1. Have you set long-term goals? Do you measure your actions by these goals?

2. Do you think before you speak and act? Are your words encouraging and positive? Are your actions free of harm to others?

3. Do you recognize your weaknesses and set boundaries for yourself?

4. Do you plan ways to protect your weak areas or do you cater to them? Do you avoid people and places that might push you into wrong actions?

5. Do you plan ahead how to handle a difficult situation? Do you mentally rehearse right responses in those potential situations?

6. Do you choose companionship that will strengthen or protect your weak areas?

7. Do you have an accountability partner to help you in those weak areas?
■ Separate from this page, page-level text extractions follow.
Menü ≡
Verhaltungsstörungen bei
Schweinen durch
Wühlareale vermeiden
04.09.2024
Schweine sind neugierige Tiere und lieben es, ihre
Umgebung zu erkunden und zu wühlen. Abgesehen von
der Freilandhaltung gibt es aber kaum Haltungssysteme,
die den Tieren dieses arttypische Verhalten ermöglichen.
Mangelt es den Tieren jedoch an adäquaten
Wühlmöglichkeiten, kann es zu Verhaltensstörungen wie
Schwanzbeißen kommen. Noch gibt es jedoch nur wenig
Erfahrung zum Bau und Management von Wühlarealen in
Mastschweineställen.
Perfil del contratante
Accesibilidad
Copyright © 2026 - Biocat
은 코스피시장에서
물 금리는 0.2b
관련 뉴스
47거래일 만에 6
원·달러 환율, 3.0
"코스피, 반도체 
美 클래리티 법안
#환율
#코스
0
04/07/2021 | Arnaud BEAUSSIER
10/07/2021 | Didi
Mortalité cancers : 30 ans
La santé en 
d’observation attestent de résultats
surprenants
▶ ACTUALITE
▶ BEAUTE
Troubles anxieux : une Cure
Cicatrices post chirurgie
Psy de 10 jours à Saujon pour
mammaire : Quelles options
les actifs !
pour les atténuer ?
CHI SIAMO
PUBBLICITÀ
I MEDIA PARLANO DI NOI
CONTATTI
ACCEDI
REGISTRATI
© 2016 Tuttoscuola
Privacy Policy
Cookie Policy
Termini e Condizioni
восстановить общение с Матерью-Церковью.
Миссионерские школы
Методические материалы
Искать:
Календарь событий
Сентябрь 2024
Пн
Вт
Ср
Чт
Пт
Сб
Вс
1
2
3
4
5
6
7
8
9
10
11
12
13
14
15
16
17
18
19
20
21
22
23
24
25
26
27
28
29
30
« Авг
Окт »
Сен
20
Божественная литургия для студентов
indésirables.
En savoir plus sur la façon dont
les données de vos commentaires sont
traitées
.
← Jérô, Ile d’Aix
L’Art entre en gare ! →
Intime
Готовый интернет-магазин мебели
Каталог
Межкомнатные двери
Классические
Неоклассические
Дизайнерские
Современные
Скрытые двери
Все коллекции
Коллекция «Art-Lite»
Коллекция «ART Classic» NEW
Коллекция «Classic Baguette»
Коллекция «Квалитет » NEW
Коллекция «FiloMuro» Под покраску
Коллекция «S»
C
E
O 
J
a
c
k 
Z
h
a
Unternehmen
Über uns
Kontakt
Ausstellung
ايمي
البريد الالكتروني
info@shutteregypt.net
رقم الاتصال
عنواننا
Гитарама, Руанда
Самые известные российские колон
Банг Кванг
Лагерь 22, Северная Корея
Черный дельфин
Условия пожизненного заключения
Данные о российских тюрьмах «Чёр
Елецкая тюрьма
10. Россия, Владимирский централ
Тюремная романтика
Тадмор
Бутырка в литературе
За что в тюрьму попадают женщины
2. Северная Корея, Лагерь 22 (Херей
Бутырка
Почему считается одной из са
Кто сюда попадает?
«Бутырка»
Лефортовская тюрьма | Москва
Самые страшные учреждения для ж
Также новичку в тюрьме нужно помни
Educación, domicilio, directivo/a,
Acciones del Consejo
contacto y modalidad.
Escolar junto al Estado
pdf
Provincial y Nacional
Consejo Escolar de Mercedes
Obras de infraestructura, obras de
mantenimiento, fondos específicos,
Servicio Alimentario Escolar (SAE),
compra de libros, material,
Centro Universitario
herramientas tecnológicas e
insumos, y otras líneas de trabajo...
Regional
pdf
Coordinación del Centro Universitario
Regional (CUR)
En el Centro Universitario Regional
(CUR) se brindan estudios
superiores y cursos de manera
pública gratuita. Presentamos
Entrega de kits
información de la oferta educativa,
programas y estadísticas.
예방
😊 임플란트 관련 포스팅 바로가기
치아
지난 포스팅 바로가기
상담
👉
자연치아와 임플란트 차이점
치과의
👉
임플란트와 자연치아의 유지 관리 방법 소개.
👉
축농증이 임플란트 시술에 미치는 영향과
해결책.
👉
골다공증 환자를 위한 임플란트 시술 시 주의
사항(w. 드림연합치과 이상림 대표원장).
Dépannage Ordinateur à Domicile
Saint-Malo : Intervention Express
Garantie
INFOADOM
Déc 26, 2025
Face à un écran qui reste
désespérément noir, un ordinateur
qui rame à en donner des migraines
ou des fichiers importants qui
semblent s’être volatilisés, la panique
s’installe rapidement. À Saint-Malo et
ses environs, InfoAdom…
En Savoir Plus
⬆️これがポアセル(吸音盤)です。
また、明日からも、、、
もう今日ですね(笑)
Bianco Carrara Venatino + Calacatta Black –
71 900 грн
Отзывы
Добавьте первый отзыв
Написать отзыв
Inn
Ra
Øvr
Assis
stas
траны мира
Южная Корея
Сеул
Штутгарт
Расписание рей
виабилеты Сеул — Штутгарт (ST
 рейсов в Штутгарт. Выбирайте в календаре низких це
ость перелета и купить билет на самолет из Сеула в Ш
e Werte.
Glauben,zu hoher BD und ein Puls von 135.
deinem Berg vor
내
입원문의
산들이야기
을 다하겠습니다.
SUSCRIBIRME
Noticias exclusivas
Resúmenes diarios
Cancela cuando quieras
Which one is under control?
Which one is beneficial?
What is Self-Control?

Self-control is the inner discipline to be able to make wise choices. It involves sacrifice in order to gain a higher goal. It requires focus on those higher goals, with the ability to put aside immediate needs or pleasures in order to achieve those goals.

A person with self-control has internalized rules, so that they become a guiding standard within, rather than having to be told how to conduct himself. He has set proper limits so that good things do not become excessive. He has set those standards in advance while thinking clearly, not in the pressure of the moment. He has chosen to exercise control over his emotions, appetites, and use of time.



"Ultimately the only power to which man should aspire is that which he exercises over himself."